▸ EXERCISE INSTRUCTIONS: Nothing but the line containing "left front paw: (649, 315)" and the lines after it in the entries below should appear, each repeated exactly.

▸ INPUT DATA:
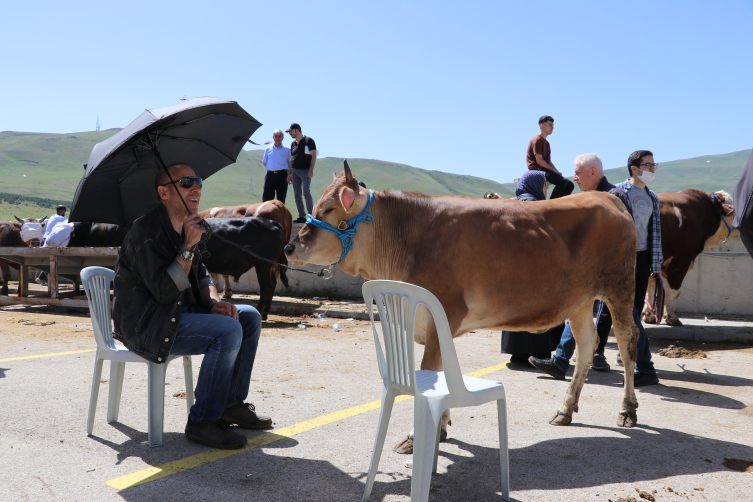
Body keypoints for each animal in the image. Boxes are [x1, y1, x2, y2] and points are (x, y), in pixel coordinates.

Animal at [286, 163, 640, 452]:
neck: (404, 240)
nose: (290, 247)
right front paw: (441, 428)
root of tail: (606, 198)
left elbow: (432, 376)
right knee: (587, 344)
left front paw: (418, 437)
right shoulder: (437, 323)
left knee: (627, 341)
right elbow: (442, 374)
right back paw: (565, 410)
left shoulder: (441, 313)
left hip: (620, 287)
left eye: (328, 208)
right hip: (579, 300)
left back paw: (627, 410)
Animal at [636, 188, 736, 326]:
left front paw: (649, 315)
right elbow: (675, 290)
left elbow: (651, 284)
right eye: (734, 212)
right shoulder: (680, 260)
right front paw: (672, 317)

▸ WRITTEN REPLY:
left front paw: (649, 315)
right elbow: (675, 290)
left elbow: (651, 284)
right eye: (734, 212)
right shoulder: (680, 260)
right front paw: (672, 317)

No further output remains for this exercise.